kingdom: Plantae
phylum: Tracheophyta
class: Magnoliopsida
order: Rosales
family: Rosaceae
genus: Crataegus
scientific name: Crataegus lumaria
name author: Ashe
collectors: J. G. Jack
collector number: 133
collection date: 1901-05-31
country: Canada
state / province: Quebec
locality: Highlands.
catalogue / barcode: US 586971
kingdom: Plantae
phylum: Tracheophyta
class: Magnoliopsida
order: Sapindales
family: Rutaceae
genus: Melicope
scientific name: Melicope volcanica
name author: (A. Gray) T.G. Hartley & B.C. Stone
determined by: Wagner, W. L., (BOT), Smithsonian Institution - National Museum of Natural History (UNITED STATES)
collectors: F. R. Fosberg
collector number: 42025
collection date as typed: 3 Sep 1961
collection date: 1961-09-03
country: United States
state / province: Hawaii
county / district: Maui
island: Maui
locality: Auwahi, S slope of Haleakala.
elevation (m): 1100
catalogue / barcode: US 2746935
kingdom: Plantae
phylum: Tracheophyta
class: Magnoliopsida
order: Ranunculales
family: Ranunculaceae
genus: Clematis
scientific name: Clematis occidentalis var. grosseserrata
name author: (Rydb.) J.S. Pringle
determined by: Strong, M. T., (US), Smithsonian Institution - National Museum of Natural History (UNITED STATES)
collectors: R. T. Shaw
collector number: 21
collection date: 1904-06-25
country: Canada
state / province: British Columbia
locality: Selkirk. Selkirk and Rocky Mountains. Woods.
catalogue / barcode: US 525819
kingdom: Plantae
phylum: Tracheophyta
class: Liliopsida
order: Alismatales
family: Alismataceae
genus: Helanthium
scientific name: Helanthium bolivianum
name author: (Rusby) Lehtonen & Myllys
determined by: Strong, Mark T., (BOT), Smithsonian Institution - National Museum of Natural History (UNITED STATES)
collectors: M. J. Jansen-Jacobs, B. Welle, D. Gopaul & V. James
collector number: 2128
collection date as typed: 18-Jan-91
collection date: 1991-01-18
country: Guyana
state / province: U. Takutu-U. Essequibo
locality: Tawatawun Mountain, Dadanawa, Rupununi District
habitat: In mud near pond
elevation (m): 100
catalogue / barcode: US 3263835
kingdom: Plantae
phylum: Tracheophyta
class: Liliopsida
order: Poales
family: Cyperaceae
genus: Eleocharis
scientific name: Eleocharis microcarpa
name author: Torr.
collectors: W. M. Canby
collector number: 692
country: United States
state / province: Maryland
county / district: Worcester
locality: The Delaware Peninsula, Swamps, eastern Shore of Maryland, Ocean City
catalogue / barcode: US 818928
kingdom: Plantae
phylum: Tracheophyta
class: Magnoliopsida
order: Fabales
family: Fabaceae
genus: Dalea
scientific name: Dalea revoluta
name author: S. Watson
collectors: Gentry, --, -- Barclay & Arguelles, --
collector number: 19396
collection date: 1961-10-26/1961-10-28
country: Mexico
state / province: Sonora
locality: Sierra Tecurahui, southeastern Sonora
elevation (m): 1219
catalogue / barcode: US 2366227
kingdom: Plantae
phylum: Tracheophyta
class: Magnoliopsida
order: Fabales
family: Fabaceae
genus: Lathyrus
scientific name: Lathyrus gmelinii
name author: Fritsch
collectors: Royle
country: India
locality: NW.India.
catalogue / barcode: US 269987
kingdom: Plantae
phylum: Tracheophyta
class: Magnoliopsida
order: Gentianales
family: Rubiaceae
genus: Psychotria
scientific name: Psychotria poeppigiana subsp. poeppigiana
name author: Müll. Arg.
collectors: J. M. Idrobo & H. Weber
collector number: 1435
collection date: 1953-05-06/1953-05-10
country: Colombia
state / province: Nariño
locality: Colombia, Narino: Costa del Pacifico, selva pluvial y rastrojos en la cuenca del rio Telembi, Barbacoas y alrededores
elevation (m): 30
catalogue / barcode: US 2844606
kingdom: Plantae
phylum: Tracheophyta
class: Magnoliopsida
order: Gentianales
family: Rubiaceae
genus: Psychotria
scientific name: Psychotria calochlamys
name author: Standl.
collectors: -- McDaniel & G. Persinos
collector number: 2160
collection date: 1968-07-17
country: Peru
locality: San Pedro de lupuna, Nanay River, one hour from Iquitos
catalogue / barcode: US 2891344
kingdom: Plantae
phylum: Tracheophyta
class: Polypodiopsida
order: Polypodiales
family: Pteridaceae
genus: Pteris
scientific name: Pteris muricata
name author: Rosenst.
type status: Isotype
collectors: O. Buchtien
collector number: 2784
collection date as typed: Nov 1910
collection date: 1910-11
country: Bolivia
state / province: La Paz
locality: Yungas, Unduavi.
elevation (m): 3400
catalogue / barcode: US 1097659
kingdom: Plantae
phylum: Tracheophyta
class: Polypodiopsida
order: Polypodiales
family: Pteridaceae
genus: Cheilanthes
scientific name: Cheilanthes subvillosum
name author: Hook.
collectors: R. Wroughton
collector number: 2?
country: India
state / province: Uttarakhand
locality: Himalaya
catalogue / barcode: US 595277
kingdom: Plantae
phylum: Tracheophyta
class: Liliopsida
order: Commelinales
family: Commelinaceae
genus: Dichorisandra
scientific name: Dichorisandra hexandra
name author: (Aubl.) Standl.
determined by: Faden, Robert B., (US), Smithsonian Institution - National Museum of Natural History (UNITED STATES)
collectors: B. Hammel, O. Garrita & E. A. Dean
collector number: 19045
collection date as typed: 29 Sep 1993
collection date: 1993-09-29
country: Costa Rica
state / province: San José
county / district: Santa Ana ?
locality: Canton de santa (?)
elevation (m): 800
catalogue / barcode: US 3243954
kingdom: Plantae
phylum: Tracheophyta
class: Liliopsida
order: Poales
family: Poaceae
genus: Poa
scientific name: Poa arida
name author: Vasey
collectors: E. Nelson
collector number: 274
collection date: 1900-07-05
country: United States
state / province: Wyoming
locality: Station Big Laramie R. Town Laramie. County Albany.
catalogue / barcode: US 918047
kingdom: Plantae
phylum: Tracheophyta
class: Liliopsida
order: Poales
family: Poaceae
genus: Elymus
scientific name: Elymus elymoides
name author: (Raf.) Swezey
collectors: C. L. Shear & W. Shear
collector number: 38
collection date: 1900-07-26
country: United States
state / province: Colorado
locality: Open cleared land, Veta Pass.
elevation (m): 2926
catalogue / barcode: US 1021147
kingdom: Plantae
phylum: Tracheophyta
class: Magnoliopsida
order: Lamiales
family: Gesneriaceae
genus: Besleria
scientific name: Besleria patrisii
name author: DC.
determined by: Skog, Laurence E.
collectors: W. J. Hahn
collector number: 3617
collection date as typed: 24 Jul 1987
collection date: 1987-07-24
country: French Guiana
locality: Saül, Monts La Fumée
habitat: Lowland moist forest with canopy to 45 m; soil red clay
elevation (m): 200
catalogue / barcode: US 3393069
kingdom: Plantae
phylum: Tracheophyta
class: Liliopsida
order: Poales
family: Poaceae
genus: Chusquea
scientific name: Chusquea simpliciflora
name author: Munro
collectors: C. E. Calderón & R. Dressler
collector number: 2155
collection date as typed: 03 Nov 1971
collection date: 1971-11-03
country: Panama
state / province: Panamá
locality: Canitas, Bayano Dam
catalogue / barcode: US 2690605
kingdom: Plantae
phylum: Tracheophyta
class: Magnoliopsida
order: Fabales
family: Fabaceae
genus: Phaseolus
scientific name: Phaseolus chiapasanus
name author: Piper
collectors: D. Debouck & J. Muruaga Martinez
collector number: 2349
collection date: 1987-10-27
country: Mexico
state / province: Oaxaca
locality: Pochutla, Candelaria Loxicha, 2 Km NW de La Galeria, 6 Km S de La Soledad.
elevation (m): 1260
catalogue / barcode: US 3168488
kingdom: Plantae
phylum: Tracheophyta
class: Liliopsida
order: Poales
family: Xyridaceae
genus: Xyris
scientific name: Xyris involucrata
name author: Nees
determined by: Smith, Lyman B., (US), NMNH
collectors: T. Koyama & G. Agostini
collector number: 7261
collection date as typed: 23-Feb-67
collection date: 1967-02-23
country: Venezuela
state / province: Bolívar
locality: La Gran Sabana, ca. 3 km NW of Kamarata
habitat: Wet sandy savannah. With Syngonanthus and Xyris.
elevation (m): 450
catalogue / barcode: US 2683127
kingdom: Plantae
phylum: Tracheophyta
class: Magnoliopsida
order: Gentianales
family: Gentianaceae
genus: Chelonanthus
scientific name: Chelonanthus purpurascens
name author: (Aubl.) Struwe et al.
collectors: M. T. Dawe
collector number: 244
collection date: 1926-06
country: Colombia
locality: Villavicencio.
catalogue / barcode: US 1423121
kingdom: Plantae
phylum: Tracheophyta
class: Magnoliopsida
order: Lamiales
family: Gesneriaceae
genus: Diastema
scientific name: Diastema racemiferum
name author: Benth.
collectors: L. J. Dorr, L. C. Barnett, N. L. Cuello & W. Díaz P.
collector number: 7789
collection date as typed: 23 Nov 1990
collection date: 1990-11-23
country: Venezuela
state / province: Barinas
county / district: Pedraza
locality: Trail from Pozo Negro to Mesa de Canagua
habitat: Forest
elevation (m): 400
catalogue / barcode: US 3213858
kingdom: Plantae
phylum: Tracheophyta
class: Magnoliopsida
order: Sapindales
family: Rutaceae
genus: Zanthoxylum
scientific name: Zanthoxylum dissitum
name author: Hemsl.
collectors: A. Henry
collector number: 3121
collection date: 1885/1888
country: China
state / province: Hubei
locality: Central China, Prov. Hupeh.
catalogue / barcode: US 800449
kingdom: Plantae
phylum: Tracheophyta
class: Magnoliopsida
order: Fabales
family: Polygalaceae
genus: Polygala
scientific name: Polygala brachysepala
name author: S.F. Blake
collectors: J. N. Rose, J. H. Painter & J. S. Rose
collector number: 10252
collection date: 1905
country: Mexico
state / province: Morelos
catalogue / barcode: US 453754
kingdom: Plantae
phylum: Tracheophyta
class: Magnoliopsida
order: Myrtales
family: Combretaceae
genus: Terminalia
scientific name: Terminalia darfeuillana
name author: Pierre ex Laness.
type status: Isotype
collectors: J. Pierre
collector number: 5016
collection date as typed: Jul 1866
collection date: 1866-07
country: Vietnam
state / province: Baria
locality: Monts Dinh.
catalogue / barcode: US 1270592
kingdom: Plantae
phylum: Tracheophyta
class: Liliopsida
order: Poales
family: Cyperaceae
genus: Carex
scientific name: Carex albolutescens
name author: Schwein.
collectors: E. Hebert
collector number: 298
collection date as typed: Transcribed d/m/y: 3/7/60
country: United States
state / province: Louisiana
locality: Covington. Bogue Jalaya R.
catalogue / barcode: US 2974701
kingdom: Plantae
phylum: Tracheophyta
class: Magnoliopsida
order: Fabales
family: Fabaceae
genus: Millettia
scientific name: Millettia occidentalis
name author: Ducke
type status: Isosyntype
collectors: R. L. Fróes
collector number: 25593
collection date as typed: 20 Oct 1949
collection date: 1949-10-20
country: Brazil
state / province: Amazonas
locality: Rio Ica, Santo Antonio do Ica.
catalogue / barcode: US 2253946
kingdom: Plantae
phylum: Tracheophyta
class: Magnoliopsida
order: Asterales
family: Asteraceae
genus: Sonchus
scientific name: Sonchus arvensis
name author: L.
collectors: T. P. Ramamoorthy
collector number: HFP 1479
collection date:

━━━━━━

--- OBJETIVO DEL EJERCICIO ---
Cambia "locality" por "site" en todo el material, desde el comienzo hasta la línea que contiene "order: Alismatales", ambas incluidas. Copia esas líneas sin ninguna otra modificación.

--- RESULTADO DEL EJERCICIO ---
kingdom: Plantae
phylum: Tracheophyta
class: Magnoliopsida
order: Rosales
family: Rosaceae
genus: Crataegus
scientific name: Crataegus lumaria
name author: Ashe
collectors: J. G. Jack
collector number: 133
collection date: 1901-05-31
country: Canada
state / province: Quebec
site: Highlands.
catalogue / barcode: US 586971
kingdom: Plantae
phylum: Tracheophyta
class: Magnoliopsida
order: Sapindales
family: Rutaceae
genus: Melicope
scientific name: Melicope volcanica
name author: (A. Gray) T.G. Hartley & B.C. Stone
determined by: Wagner, W. L., (BOT), Smithsonian Institution - National Museum of Natural History (UNITED STATES)
collectors: F. R. Fosberg
collector number: 42025
collection date as typed: 3 Sep 1961
collection date: 1961-09-03
country: United States
state / province: Hawaii
county / district: Maui
island: Maui
site: Auwahi, S slope of Haleakala.
elevation (m): 1100
catalogue / barcode: US 2746935
kingdom: Plantae
phylum: Tracheophyta
class: Magnoliopsida
order: Ranunculales
family: Ranunculaceae
genus: Clematis
scientific name: Clematis occidentalis var. grosseserrata
name author: (Rydb.) J.S. Pringle
determined by: Strong, M. T., (US), Smithsonian Institution - National Museum of Natural History (UNITED STATES)
collectors: R. T. Shaw
collector number: 21
collection date: 1904-06-25
country: Canada
state / province: British Columbia
site: Selkirk. Selkirk and Rocky Mountains. Woods.
catalogue / barcode: US 525819
kingdom: Plantae
phylum: Tracheophyta
class: Liliopsida
order: Alismatales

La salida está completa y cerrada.